At the last Cedar Creek re-enactment that we attended (shortly before "Duckie" became "a lady on wheels"), we made so many "drop biscuits", in the first 24 hours, that I had to make "a trip into town" to buy more flour, buttermilk, baking powder, butter, syrup, honey, etc. AND finally borrowed another dutch oven to make more at a "batch".
(Many "good & old friends, that neither of us had ever met" came over to beg for "a buttered biscuit"! = CHUCKLE.)

yours, "Duckie" & satx
 
"I am confused about Dutch Oven Beard which seems to result in Bread."

"If you cooked Dutch Oven Goatee I assume you would be making muffins/ Right?"

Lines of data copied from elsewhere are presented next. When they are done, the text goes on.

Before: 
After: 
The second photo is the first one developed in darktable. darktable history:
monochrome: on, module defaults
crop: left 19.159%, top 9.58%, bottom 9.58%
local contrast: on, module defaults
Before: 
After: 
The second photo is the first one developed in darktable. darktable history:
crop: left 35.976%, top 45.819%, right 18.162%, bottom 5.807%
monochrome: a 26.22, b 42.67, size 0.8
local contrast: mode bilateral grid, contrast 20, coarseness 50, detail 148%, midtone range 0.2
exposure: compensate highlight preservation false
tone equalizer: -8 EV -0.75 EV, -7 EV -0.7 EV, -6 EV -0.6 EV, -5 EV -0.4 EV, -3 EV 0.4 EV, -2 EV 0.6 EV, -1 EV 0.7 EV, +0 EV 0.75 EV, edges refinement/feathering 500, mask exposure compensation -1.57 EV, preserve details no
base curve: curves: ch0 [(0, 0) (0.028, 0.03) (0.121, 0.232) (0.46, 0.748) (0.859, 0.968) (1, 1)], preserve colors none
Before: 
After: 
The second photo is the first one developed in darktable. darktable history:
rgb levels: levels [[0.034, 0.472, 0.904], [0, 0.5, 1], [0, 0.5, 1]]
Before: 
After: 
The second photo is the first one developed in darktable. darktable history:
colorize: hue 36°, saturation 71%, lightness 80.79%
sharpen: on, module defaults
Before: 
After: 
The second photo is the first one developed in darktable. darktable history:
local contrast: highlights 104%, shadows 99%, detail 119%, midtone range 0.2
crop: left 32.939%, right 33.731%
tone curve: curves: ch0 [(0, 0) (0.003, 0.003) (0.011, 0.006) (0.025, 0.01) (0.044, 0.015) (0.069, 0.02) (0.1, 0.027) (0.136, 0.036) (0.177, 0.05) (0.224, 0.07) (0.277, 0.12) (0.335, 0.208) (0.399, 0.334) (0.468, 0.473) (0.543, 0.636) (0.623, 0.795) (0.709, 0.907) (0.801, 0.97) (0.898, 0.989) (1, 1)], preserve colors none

Dutch Oven Beard makes as much sense as " (shortly before "Duckie" became "a lady on wheels".
 
I have noted lots of folks put a spacer under the loaf....good idea. I dont eat bread much any more, but I used to heat the ground with a fire then clear all the coals off so the DO sat on bare warm ground and placed the coals around and on top in the usual manner, didn't have trouble with it burning, I used lots of butter or bacon grease in the pot and heated it well before I added the dough.
Gootee is fine but van dyke is a little richer :haha:
 
I used to cook bannock straight in the oven using coals, nothing to keep it off the bottom, had to really stay on top of it to keep it from burning, but it worked OK. I've baked biscuits more recently by putting them in an iron biscuit pan up off the bottom, that works very well and is less of a hassle. I've also baked no-knead bread in the dutch oven but at home, in a regular oven.